Once someone joins a gang, it can be difficult to reverse course.
“We have to reach out to young people from marginalised communities and try to divert them from gangs before they get so far in that it’s hard to get out,” Dr. Schwartz says. “There are really good programs that do this, but they don’t have much funding. And then once you have a criminal record, there’s a whole new layer of difficulties in trying to get a normal job and integrating into society.”
The federal government recently pledged $250 million to the Building Safer Communities Fund, meant to “address the underlying conditions that give rise to crime,” but there are still obvious gaps in the social safety net. An Indigenous Canadian is six times more likely to be the victim of homicide and 10 times more likely to be shot by the police; not coincidentally, the Assembly of First Nations argues that federal funding to bring Indigenous homes, schools, and infrastructure up to national standards is falling short by tens of billions of dollars. A government report claims that 80 percent of Canadian firearm deaths are suicides; not coincidentally, a Canadian Mental Health Association survey found that a third of Canadians with mental health concerns failed to find help due to a lack of money or resources, even as a 2021 election pledge to put $4.5 billion towards provincial mental health programs has failed to materialise.

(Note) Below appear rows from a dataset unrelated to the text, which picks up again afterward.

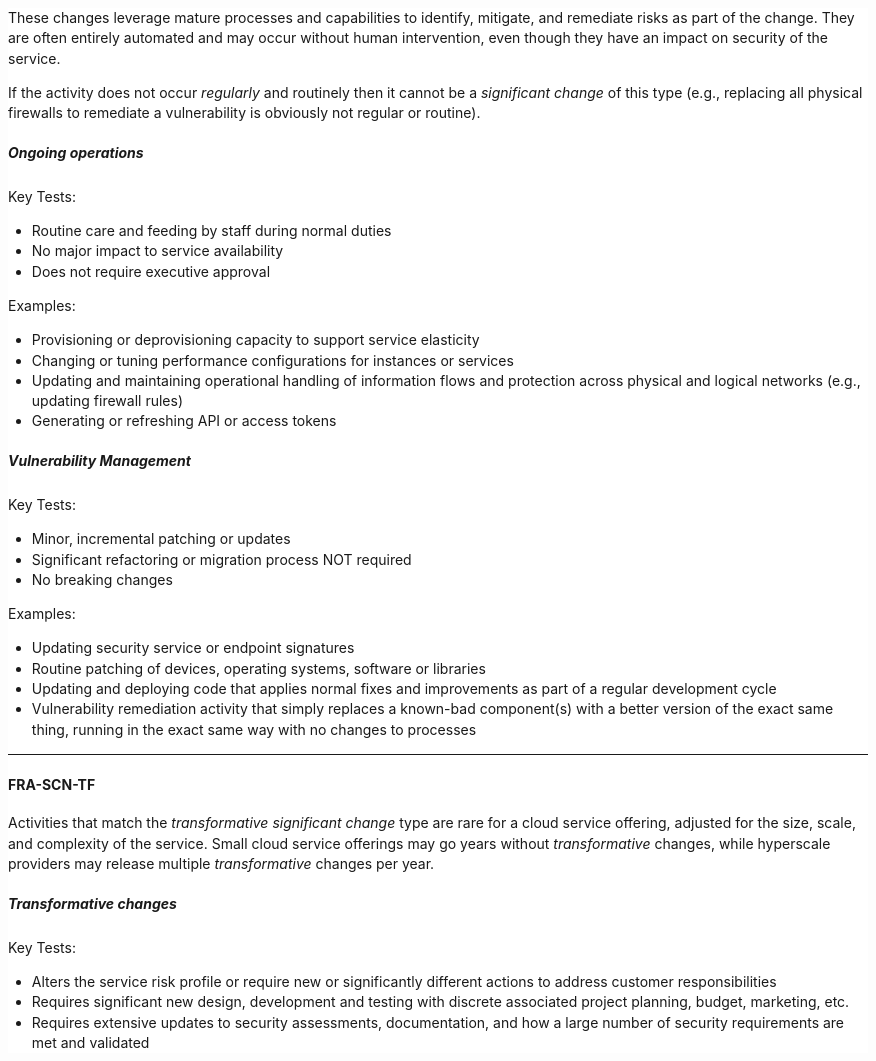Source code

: These changes leverage mature processes and capabilities to identify, mitigate, and remediate risks as part of the change. They are often entirely automated and may occur without human intervention, even though they have an impact on security of the service.

If the activity does not occur _regularly_ and routinely then it cannot be a _significant change_ of this type (e.g., replacing all physical firewalls to remediate a vulnerability is obviously not regular or routine).

##### Ongoing operations

Key Tests:

- Routine care and feeding by staff during normal duties
- No major impact to service availability
- Does not require executive approval

Examples:

- Provisioning or deprovisioning capacity to support service elasticity
- Changing or tuning performance configurations for instances or services
- Updating and maintaining operational handling of information flows and protection across physical and logical networks (e.g., updating firewall rules)
- Generating or refreshing API or access tokens
          
##### Vulnerability Management

Key Tests:

- Minor, incremental patching or updates
- Significant refactoring or migration process NOT required
- No breaking changes

Examples:

- Updating security service or endpoint signatures
- Routine patching of devices, operating systems, software or libraries
- Updating and deploying code that applies normal fixes and improvements as part of a regular development cycle
- Vulnerability remediation activity that simply replaces a known-bad component(s) with a better version of the exact same thing, running in the exact same way with no changes to processes
          

---   
    

#### FRA-SCN-TF

Activities that match the _transformative_ _significant change_ type are rare for a cloud service offering, adjusted for the size, scale, and complexity of the service. Small cloud service offerings may go years without _transformative_ changes, while hyperscale providers may release multiple _transformative_ changes per year.

##### Transformative changes

Key Tests:

- Alters the service risk profile or require new or significantly different actions to address customer responsibilities
- Requires significant new design, development and testing with discrete associated project planning, budget, marketing, etc.
- Requires extensive updates to security assessments, documentation, and how a large number of security requirements are met and validated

Blaming gun violence on social woes can sound like an easy dodge and, in the United States, it is often exactly that. But that returns us to the trap of viewing Canadian gun control through America’s blood-soaked lens. Our grim irony is that increased funding for police programs will likely be unpopular to Left-leaning voters, while an expansion of social programs will be a tough sell to conservatives forever looking to cut taxes. But a failure to stop gun violence has its own costs, and Canada is spinning its wheels with control methods that have reached their limits.
“I think anyone who says guns don’t kill people is being dishonest,” Dr. Schwartz says. “Firearms are dangerous. They should be regulated like we regulate other dangerous objects. There are reasonable policies that balance the utility of firearms as objects for sport and hunting with the danger they pose. And I think Canada’s system of licensing does a really good job of that because it focuses on assessing whether someone is a danger. At the same time, the idea that if we just got rid of legal guns the problem would go away is a complete fiction. So there are limits to the extent we can use firearms policy as a tool to reduce homicide in Canada. It’s an important tool, and I think we use it effectively. But we’re getting to a major point in diminishing returns.”